Dataset items:

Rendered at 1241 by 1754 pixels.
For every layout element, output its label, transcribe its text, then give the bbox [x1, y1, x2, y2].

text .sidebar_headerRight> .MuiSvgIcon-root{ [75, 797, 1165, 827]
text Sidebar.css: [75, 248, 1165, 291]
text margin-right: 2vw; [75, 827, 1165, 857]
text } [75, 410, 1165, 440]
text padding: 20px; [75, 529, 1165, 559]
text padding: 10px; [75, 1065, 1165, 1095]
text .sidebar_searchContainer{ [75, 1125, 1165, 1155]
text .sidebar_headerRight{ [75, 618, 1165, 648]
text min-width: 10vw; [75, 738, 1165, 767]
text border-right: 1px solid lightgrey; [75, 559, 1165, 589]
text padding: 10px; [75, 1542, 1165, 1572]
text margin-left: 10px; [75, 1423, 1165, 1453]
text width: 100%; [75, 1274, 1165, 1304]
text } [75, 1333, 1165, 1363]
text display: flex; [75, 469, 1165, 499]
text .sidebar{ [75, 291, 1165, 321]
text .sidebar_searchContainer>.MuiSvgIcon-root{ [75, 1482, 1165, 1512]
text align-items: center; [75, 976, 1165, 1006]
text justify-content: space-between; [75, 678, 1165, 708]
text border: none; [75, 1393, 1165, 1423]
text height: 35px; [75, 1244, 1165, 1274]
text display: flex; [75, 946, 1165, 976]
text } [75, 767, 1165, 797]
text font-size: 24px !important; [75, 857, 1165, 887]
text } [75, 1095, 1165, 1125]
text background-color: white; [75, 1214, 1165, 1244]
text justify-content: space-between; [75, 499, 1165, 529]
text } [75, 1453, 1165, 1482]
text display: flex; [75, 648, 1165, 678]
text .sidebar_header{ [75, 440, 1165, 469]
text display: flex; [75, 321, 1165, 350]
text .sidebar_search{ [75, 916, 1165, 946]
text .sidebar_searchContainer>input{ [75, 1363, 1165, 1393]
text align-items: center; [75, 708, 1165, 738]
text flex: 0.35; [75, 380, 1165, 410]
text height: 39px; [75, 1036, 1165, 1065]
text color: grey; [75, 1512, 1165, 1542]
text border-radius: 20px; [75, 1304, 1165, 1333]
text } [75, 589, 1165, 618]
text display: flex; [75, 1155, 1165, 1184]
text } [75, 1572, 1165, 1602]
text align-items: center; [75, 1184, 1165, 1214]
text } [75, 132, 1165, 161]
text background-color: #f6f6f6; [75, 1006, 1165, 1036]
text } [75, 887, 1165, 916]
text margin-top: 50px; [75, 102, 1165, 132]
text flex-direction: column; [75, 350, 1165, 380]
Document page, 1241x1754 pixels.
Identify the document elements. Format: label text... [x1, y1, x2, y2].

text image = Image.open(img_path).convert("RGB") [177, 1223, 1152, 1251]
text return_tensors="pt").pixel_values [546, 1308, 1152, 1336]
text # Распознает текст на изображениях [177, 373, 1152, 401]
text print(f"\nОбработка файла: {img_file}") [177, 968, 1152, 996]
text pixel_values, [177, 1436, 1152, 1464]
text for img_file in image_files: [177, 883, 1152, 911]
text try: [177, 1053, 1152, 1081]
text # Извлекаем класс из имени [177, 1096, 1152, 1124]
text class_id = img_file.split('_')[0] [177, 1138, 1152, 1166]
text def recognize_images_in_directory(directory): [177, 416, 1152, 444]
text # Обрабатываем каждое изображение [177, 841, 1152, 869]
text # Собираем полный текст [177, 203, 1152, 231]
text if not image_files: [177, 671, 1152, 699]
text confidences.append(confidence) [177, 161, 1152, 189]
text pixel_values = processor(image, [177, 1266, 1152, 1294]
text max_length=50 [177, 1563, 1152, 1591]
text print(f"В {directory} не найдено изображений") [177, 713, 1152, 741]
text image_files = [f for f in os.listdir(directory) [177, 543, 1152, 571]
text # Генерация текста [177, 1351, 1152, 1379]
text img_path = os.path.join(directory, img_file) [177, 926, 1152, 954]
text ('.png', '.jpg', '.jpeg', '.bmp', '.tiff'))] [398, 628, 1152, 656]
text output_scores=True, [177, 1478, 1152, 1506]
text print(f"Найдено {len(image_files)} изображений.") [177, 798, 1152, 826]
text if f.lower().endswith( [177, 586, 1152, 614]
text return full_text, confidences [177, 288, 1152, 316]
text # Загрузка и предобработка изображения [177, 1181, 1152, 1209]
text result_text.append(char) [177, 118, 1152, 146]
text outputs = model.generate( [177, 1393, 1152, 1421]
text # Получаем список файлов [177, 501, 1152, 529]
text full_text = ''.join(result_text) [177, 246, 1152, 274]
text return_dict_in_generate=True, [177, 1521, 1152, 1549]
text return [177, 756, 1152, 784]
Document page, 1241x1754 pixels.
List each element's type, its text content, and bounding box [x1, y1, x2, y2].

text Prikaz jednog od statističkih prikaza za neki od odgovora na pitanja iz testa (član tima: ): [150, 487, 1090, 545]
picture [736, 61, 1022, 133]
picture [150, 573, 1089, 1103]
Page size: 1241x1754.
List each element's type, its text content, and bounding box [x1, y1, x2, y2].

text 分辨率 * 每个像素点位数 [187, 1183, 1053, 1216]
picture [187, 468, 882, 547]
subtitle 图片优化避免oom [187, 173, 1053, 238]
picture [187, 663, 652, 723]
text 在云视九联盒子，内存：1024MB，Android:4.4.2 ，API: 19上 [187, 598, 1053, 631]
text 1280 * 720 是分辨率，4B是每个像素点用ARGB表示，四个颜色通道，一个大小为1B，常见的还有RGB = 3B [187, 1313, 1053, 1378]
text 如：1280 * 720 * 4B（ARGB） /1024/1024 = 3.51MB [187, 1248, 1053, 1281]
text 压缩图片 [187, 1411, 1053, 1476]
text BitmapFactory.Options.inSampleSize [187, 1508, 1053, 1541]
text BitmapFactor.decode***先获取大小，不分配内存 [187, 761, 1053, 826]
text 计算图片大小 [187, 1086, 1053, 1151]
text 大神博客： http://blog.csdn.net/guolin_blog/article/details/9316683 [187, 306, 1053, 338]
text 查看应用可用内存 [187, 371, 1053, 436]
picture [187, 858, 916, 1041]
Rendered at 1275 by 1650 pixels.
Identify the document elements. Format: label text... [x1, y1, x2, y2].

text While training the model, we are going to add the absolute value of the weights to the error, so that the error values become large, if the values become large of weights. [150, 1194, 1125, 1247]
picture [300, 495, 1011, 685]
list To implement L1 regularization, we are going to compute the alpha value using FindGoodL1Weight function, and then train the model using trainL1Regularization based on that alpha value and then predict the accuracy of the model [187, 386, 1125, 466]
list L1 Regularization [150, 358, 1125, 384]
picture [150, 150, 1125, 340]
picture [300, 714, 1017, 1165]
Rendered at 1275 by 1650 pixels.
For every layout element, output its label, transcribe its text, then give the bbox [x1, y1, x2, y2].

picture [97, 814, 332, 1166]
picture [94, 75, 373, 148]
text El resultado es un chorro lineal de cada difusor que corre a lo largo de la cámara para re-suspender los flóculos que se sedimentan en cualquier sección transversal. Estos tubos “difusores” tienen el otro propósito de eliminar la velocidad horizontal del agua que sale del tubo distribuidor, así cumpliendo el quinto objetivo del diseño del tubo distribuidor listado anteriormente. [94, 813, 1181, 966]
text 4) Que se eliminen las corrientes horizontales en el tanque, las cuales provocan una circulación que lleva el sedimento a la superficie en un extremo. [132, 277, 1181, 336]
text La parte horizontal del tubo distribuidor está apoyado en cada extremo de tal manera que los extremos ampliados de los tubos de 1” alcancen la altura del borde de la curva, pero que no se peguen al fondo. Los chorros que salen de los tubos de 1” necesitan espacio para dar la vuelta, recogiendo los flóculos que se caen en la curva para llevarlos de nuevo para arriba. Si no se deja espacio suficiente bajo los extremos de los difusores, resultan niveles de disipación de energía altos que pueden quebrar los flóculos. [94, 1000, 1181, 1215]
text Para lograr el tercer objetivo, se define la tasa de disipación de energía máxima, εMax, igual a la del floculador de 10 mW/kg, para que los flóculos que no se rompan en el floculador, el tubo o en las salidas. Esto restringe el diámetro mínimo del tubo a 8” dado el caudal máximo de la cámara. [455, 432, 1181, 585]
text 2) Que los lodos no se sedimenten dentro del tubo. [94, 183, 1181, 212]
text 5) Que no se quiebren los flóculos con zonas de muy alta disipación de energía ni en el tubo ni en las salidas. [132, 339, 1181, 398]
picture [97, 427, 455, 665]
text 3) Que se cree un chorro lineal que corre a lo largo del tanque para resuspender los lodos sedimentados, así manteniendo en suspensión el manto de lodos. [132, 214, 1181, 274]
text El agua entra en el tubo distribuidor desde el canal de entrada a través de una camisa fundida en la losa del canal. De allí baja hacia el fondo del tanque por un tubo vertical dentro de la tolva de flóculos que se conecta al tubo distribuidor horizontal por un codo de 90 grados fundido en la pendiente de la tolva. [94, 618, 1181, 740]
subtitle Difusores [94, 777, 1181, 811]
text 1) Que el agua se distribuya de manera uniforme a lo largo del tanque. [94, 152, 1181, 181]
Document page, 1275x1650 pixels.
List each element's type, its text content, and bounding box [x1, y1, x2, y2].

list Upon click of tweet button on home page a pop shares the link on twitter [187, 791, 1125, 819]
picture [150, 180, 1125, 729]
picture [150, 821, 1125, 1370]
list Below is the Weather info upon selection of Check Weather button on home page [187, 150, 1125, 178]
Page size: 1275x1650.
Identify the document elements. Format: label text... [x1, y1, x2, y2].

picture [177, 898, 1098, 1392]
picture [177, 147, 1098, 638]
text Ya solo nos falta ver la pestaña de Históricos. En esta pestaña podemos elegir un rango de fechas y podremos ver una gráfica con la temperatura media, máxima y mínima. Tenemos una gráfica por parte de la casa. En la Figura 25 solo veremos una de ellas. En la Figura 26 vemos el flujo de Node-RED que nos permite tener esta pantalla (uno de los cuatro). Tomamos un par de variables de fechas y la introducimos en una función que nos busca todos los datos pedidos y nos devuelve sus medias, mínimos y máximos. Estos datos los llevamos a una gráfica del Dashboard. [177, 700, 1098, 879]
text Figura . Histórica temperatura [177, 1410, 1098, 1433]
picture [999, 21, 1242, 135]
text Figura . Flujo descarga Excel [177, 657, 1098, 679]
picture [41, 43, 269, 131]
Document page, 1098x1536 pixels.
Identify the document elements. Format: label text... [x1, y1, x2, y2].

> **TASK BRIEF**:
Look through the records and give only the number of lines where the string "flex" appears.

> **ANSWER BOX**:
7